I noticed a new feature in an enterprise security package offered by GTB Technologies. This package protects companies from employees or other people on internal networks who send out content marked by the company as sensitive: trade secrets, sales data, customer contact information, and so on.

What makes this package different from most is that it can check content even if it’s encrypted. Essentially, companies can have their security cake and eat it too. They can allow widespread encryption to protect against snoopers inside and outside, while preventing employees from using that encryption to sneak company secrets out port 25 or even something as immediate as IM.

And GTB claims they can do this while adding only 3 milliseconds to each transaction.

The way GTB locks down security is as follows:

  1. All sensitive content is passed through software that takes a series of fingerprints, which are hashes of chunks of content.
  2. The company performs key escrow, requiring employees to use only keys that they store in a company repository for encryption. This is a good practice in any case, because you don’t want corporate material encrypted by a key only one person know.
  3. The employee can use any convenient, existing technology for encrypting content, such as email encryption or a Web server’s SSL. In other words, GTB doesn’t force a company to replace existing technologies in widespread use.
  4. Every outgoing transaction (email, Web pages, FTP, instant messaging) is checked against the fingerprints by a GTB server that sits between the originating system and the corporate firewall.
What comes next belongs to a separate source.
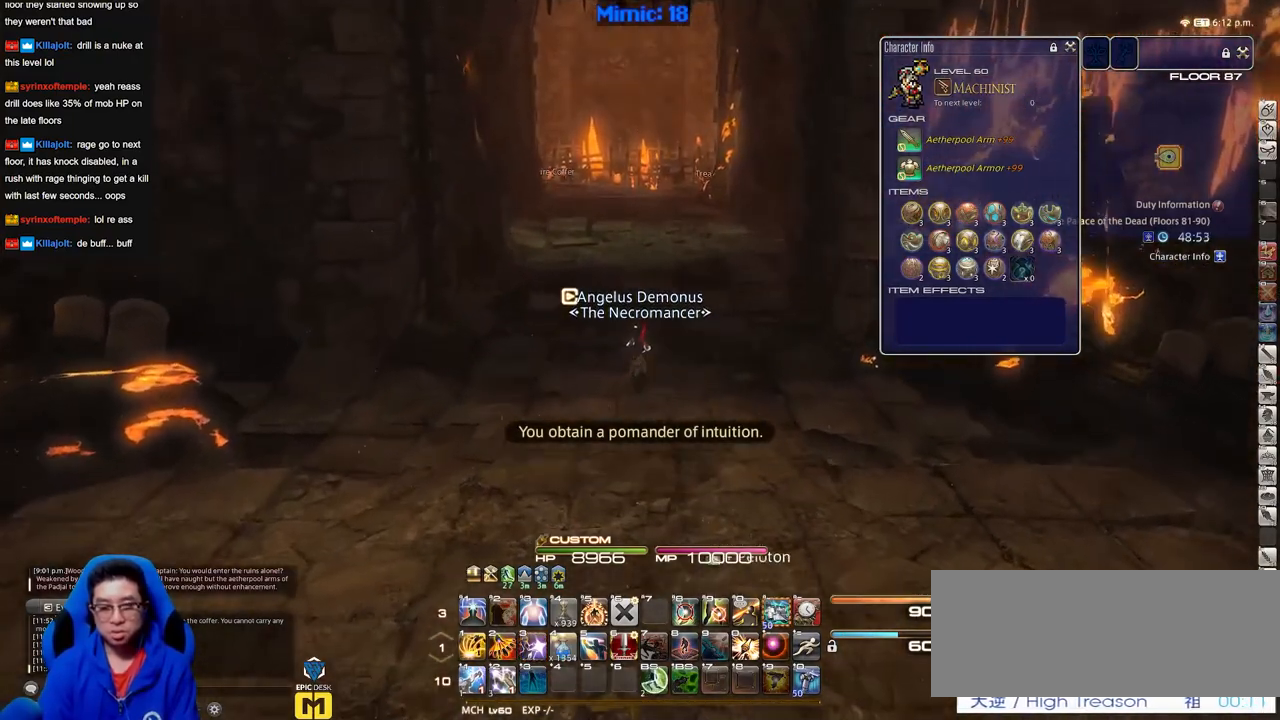
{"keys": ["w"], "events": []}
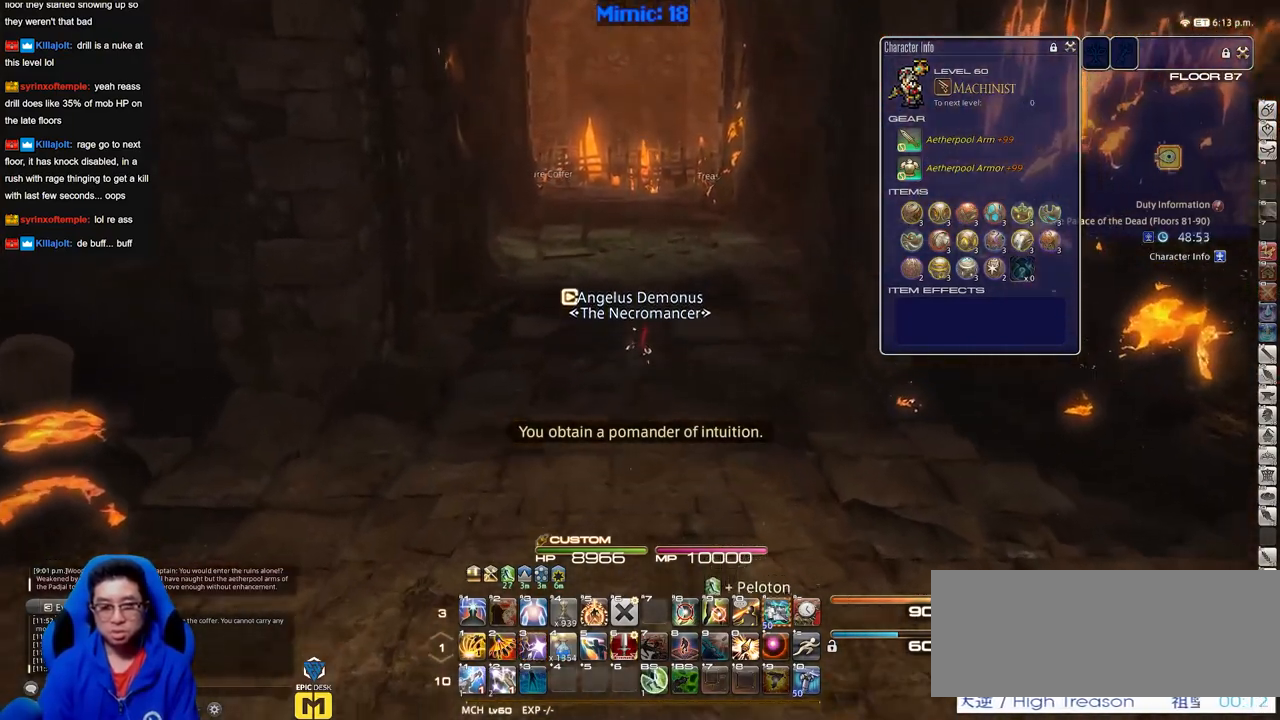
{"keys": ["w"], "events": []}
When they encounter encrypted traffic, they contact the server that maintains the certificate and get the server’s key to decrypt the traffic and check the original content. Content that matches the fingerprint is blocked. If an employee uses unapproved encryption, or any other unapproved format, the company can choose to deny transmission.

This summary doesn’t indicate several impressive achievements claimed by GTB’s CEO, Uzi Yair, in a presentation to me. First is the fine granularity of the fingerprinting system, which is a bit reminiscent of the license enforcement services offered by Black Duck software and Palimida. The default chunk size is 512 bytes, so GTB can catch any chunk of information 512 bytes or larger from unstructured content (such as a Word file). The administrator can set the chunk size to any desired number.

Database data can be protected even more finely: each field of each row is fingerprinted. GTB works with any database that provides an ODBC interface.

And all this work is what they say can be done in 3 milliseconds! GTB uses the same technology to scan a network at a rate of 500 MB/minute, and identify sensitive data that may be exposed.